North

'We all got a little bit lackadaisical,' says mayor of Haines, Alaska after 1st reported case of COVID-19

In the small, isolated town of Haines, Alaska, longtime resident Heather Lende says there was a sense that everything was finally going back to normal.

A male resident of Haines, Alsaka remains in quarantine after being diagnosed with coronavirus

Two weeks after relaxing its COVID-19 restrictions, the mayor of Haines, Alaska says the borough and its residents need to be more diligent. (Mario De Ciccio/Radio-Canada)

In the small, isolated town of Haines, Alaska, longtime resident Heather Lende says there was a sense that everything was finally going back to normal.

After all, there hadn't been a single case of COVID-19 confirmed in the municipality of fewer than 2,000 people, whose only road connecting the community to the rest of Alaska travels through B.C. and Yukon.

Businesses had reopened and groups could be seen picnicking in parks or playing a game of baseball under the summer sun.

Until June 8, when Haines borough announced the first case of coronavirus.

"It kind of took my breath away," says Lende.

A male patient had contacted the local health centre the week prior after he began experiencing symptoms. He's now self-isolating at home and public health officials are busy tracing who he's been in contact with and how the virus was transferred to him. As well, the borough says the man hadn't travelled anywhere recently.

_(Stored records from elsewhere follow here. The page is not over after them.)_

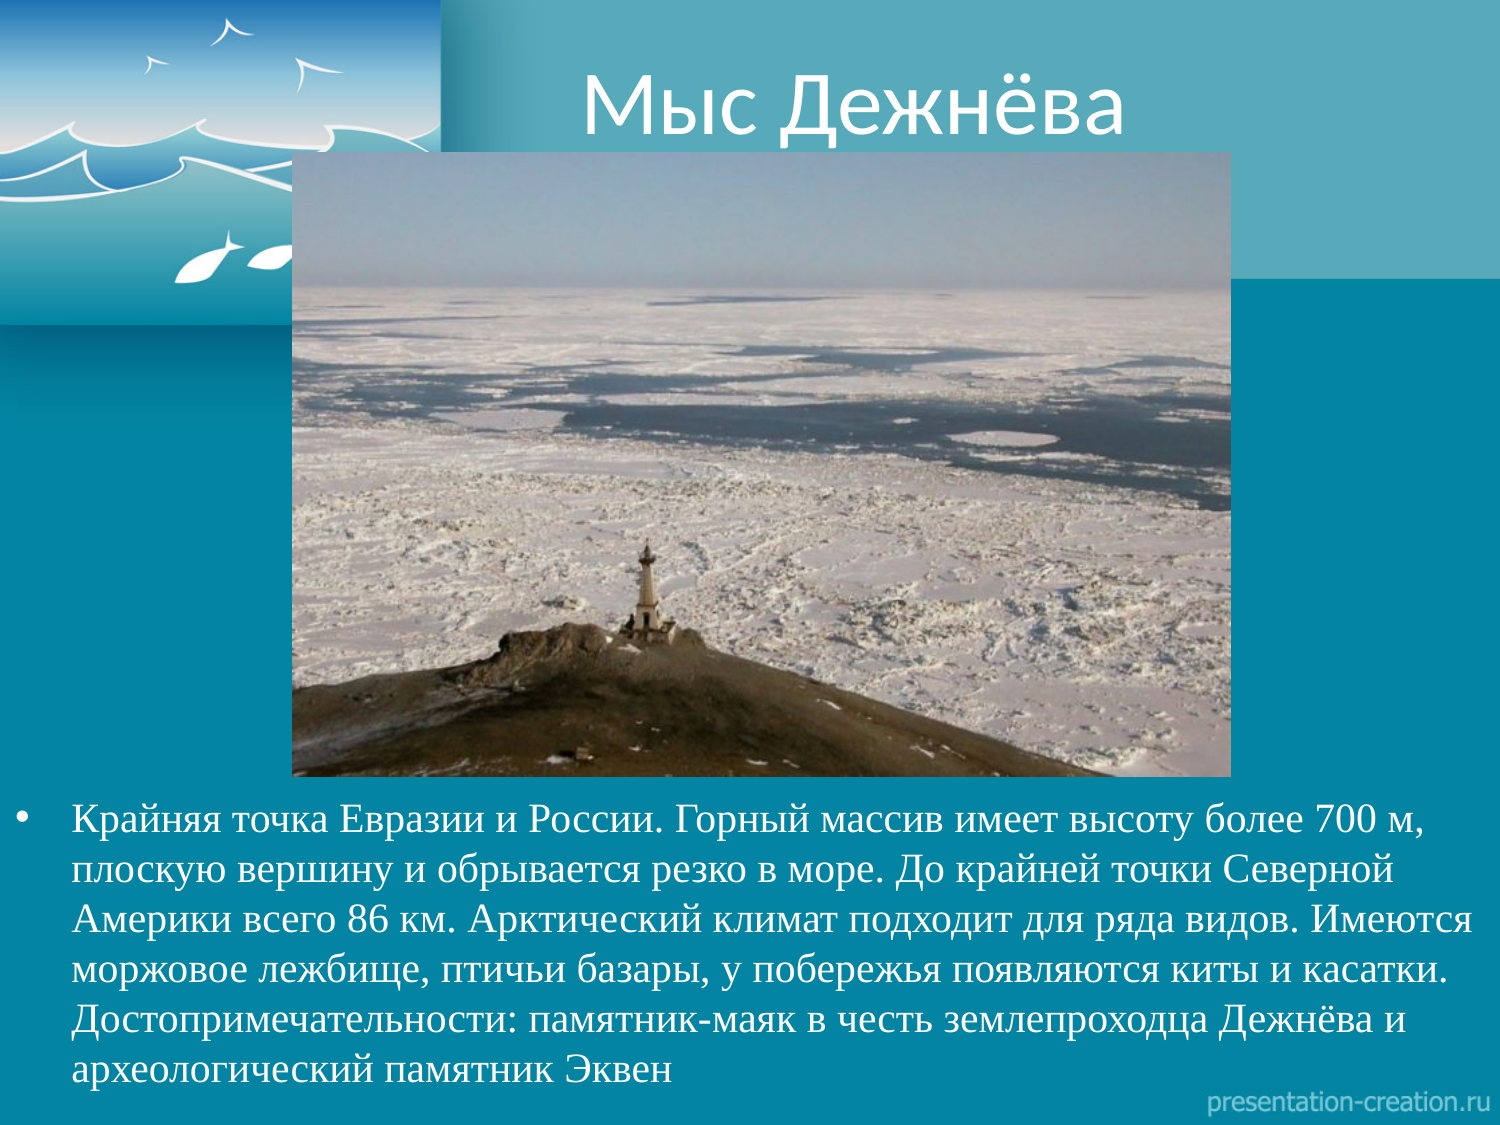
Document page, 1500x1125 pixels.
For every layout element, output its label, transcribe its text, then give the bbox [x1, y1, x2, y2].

list Крайняя точка Евразии и России. Горный массив имеет высоту более 700 м, плоскую вершину и обрывается резко в море. До крайней точки Северной Америки всего 86 км. Арктический климат подходит для ряда видов. Имеются моржовое лежбище, птичьи базары, у побережья появляются киты и касатки. Достопримечательности: памятник-маяк в честь землепроходца Дежнёва и археологический памятник Эквен [0, 783, 1500, 1125]
picture [0, 0, 1500, 776]
title Мыс Дежнёва [442, 8, 1266, 188]
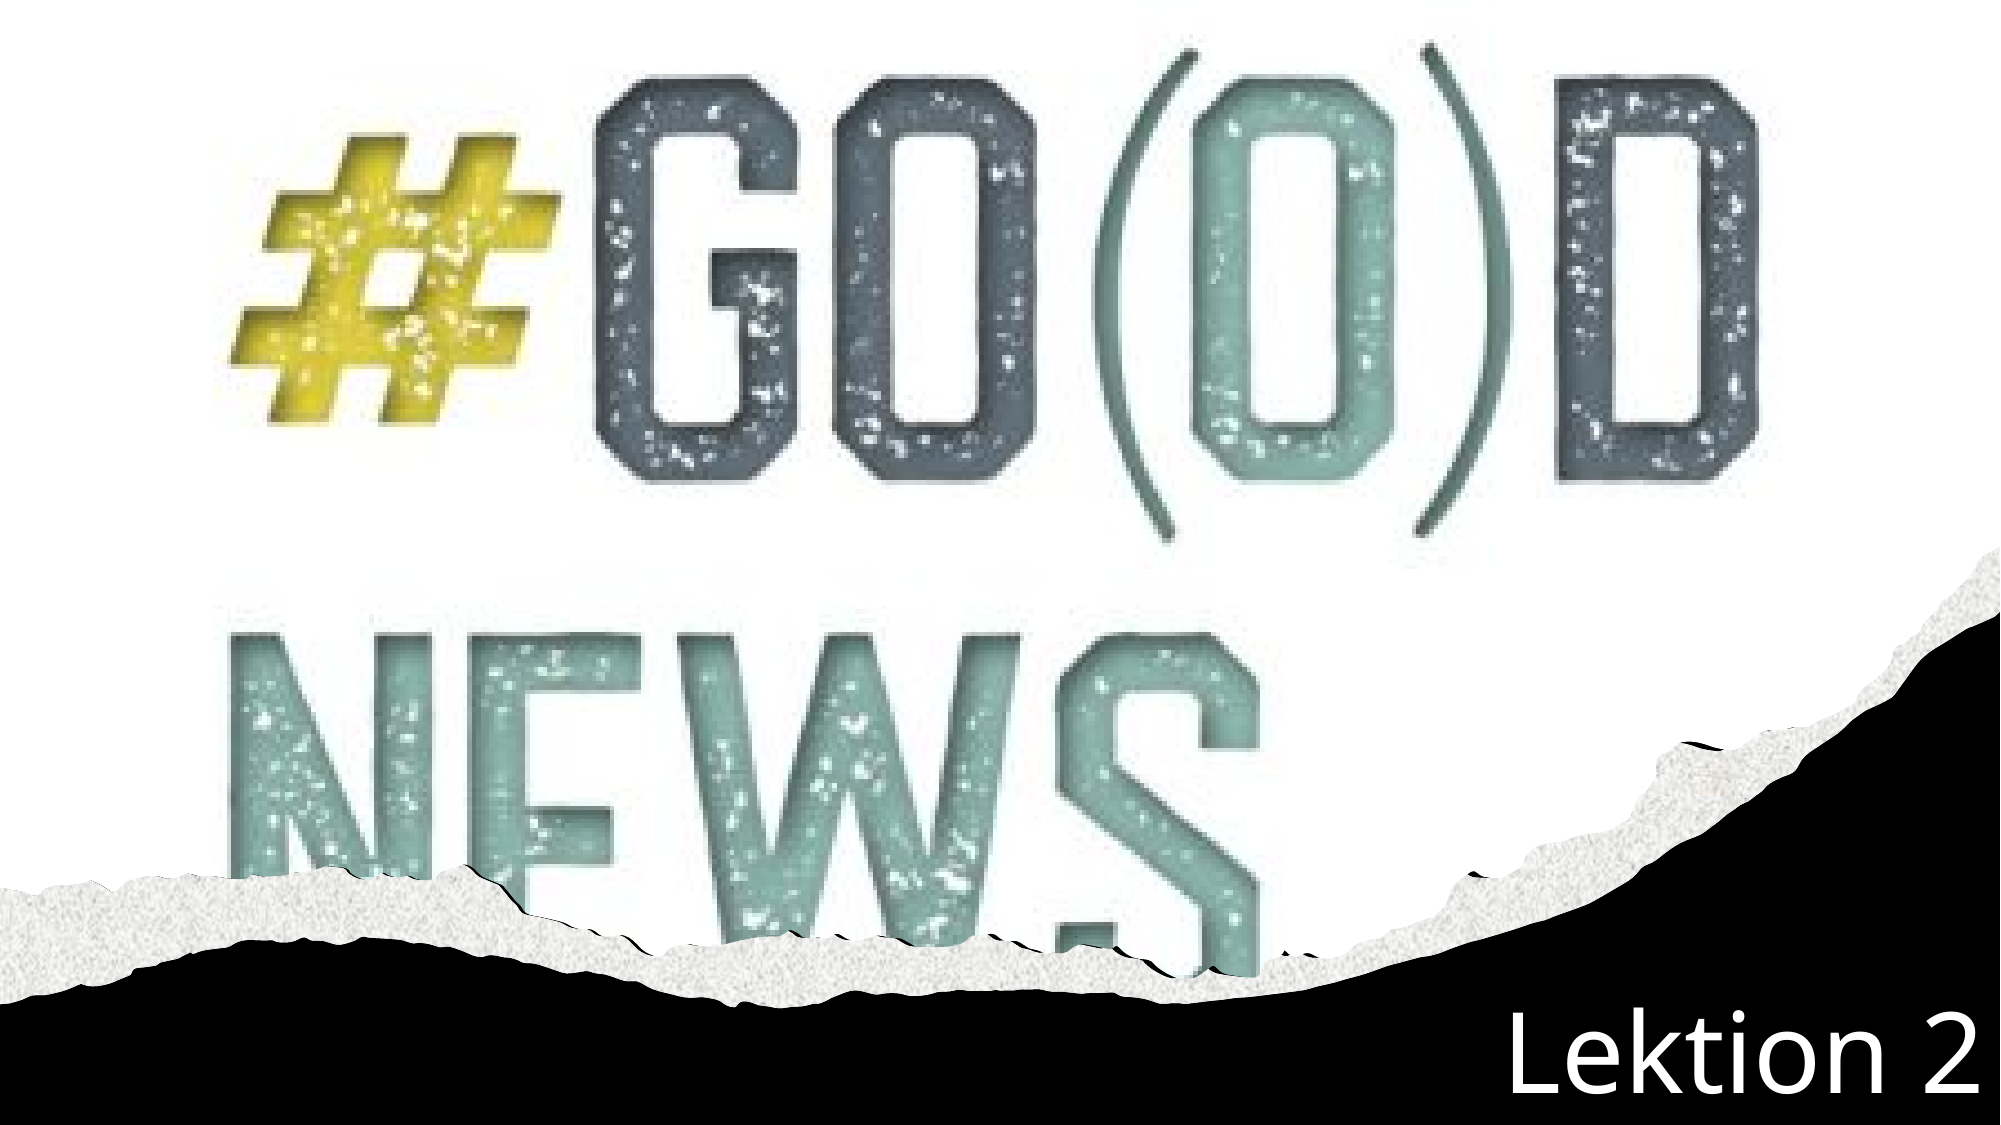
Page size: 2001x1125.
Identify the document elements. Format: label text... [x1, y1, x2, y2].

title Lektion 2 [1426, 980, 2000, 1125]
picture [0, 0, 2001, 1009]
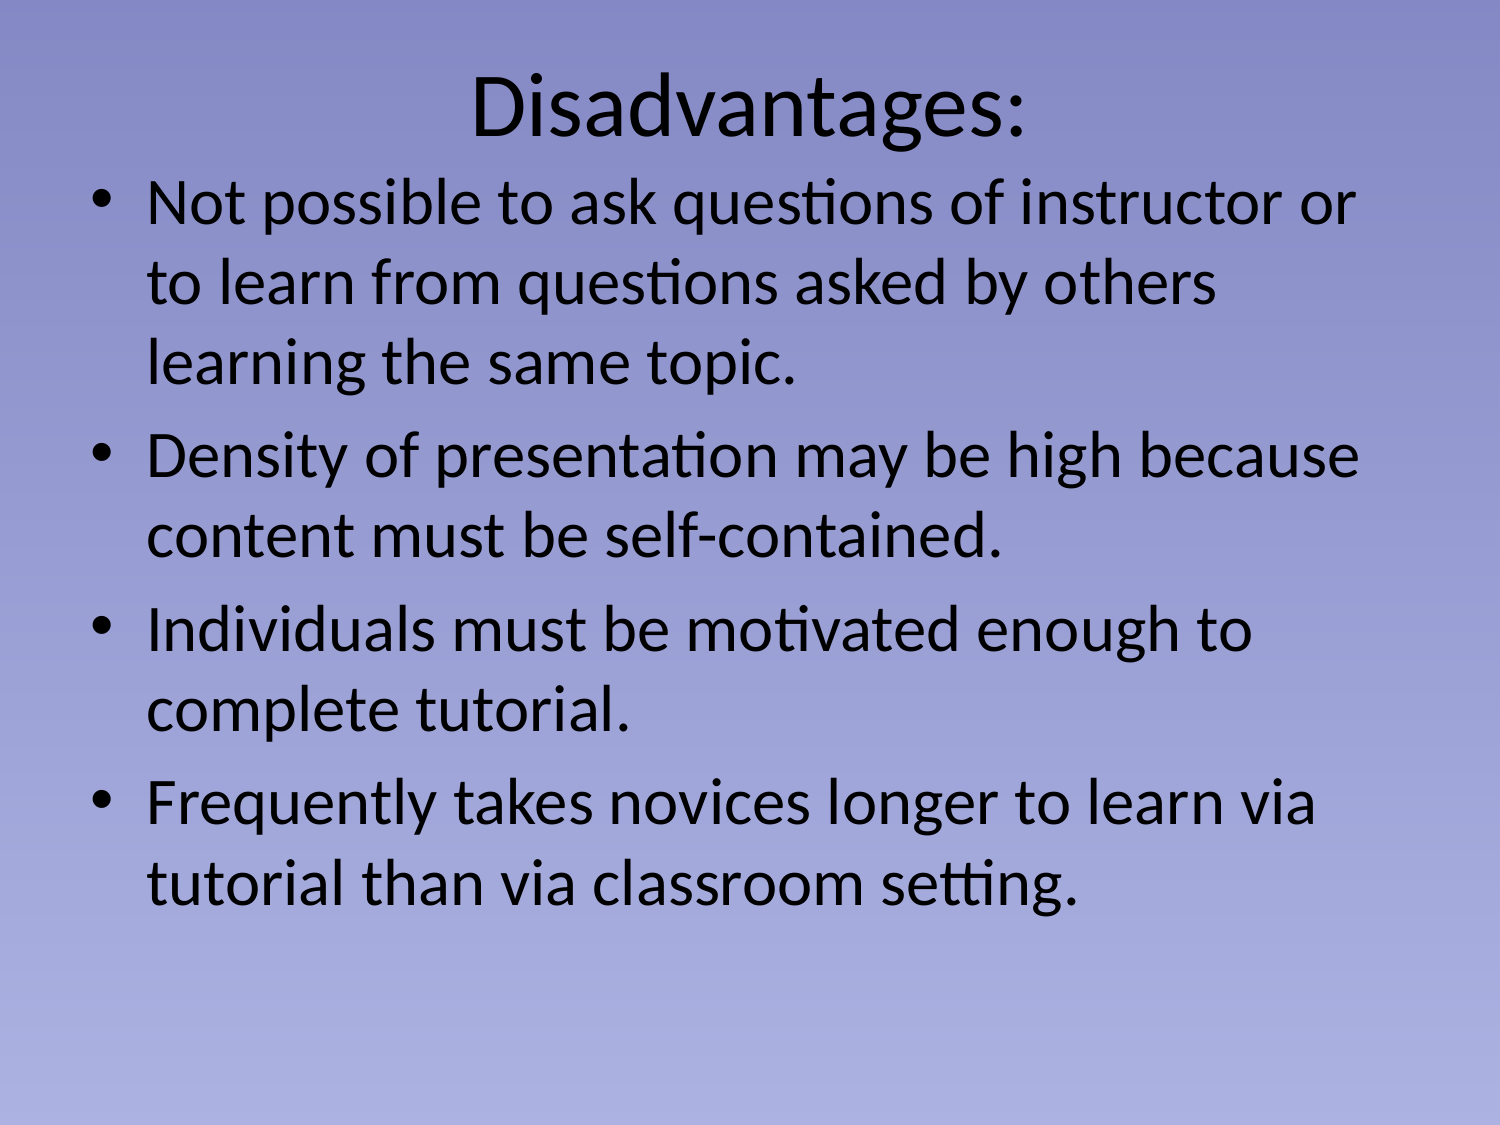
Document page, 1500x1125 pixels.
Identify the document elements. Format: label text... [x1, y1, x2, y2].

title Disadvantages: [75, 24, 1425, 149]
list Not possible to ask questions of instructor or to learn from questions asked by others learning the same topic. Density of presentation may be high because content must be self-contained. Individuals must be motivated enough to complete tutorial. Frequently takes novices longer to learn via tutorial than via classroom setting. [75, 149, 1425, 1063]
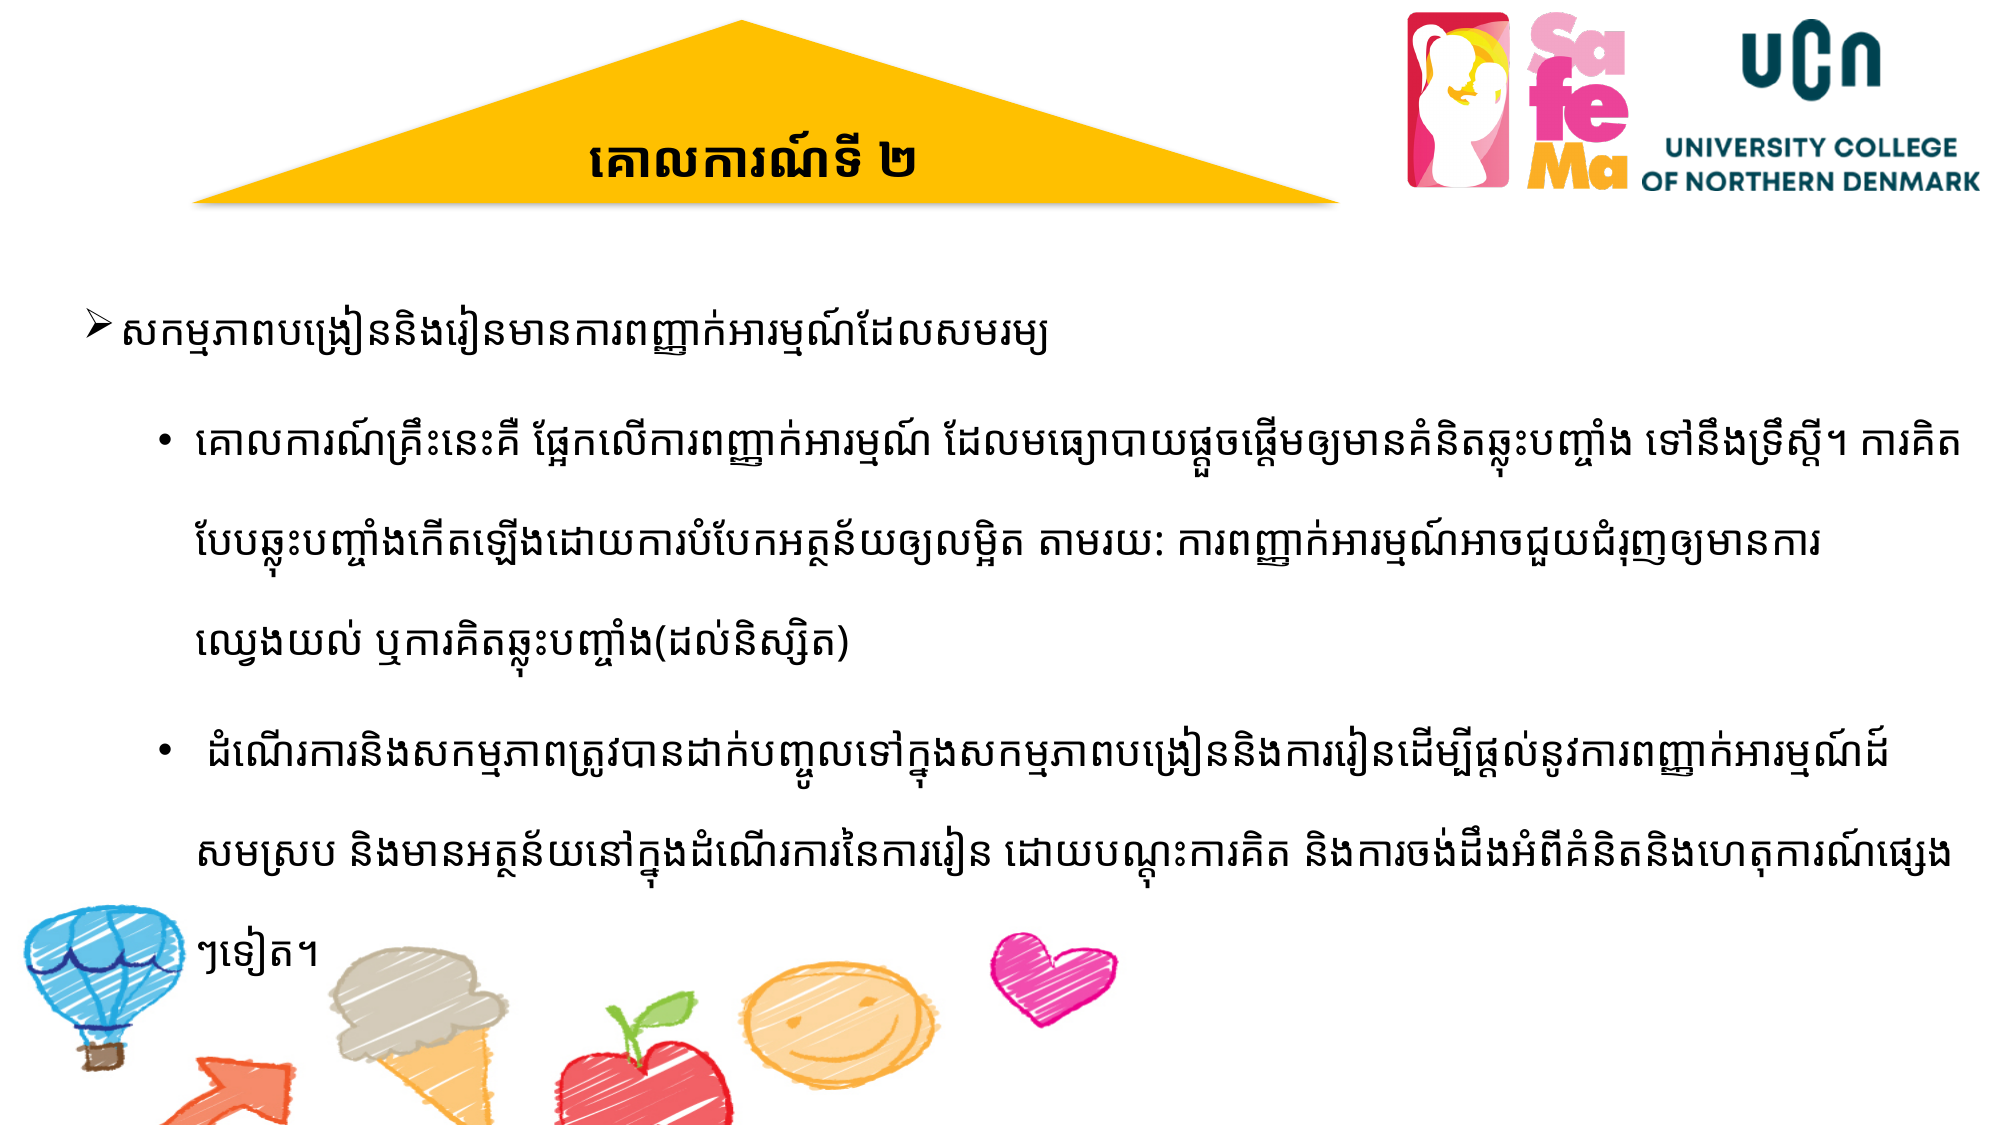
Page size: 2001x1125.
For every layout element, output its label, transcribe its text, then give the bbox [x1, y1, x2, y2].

The only road connecting the oceanfront community of Haines to the rest of Alaska travels through both British Columbia and the Yukon. (Mario De Ciccio/Radio-Canada)

And its left the community in a state of unease, with many speculating about who it could be and who it might have been passed on to, says Lende.

"It does make you a little anxious," she says.

Lende admits that before the first case, the threat of the coronavirus spreading to the small community seemed to have passed.

"We were doing so well on a unified front against the virus, but I think, like everywhere, people were tired of it, people didn't want to be at home, the weather was getting better and it was time to get going [with our lives]," she says.

Janice Hill, the mayor of the borough of Haines, agrees that over the past two weeks the community as a whole seemed to relax with everything returning to business as usual.

"I think we all got a little bit lackadaisical in paying attention to some detail," she says.

After a meeting Tuesday evening in response to the diagnosis, the Haines borough assembly and Mayor Hill decided the municipality needed to become more diligent in following the recommendations of public health officials.

Mayor Hill says that includes:

  • Wearing masks when possible
  • Practicing social distancing of six feet or more
  • Limiting meetings to groups of 10 or less
  • Keeping your circle small and within your family unit
  • Washing hands frequently
  • Limiting non-essential travel outside of the community
The borough of Haines, Alaska has decided that no cruise ships will be allowed to dock in the municipality to limit the spread of COVID-19. (Mario De Ciccio/Radio-Canada)

Hill says the assembly decided to take the recommendations of the state one step further when it comes to cruise lines docking in Haines — a popular tourist destination.

Instead of postponing the cruise season, the assembly has decided that no cruise ships, regardless of size, will be permitted to stop in Haines until further notice.

As for the border separating Haines, Alaska and British Columbia, it was announced Tuesday that all Canada-U.S. borders are expected to remain closed beyond June 21.